Search code examples
compressionlossless-compression

Streaming mode vs block mode


I can't figure out what exactly is the streaming mode offered by modern compression/decompression algorithms (eg ZStandard or LZ4) and how I can exploit it.

As an example, suppose I have 4x16KB file. I can (individually) compress each file and obtain 4xDifferentCompressedLength files. However I could compress all 4 files together (sending them sequentially, right?) using streaming mode and obtain 1xCompressedLength and expect the compression ratio to be better.

Can I decompress (say) only the 3rd file without decompressing all the previous files? Do streaming mode introduce dependency between the files I appended?


Solution

  • Yes, streaming introduce dependency between files. In your example, decoding file3 would require to decode first file1 then file2.
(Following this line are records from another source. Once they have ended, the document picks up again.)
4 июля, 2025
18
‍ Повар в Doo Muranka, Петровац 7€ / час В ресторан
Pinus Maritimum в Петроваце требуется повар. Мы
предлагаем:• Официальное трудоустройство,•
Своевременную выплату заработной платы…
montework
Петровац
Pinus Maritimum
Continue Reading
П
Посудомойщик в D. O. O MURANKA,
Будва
    Note also that data will appear as appended, with no specific marker between files. So one would need a way to know where each file starts and ends if it's important. Sometimes it's implicit (ex : fixed 16KB size), sometimes it can be deducted from data itself (specific end-of-mark), sometimes it needs additional metadata. It all depends on the application.

    You are correct that the compression ratio of C(4xFiles) is expected to be better than 4xC(File), especially if the 4 files are somewhat related (for example if they all are text files).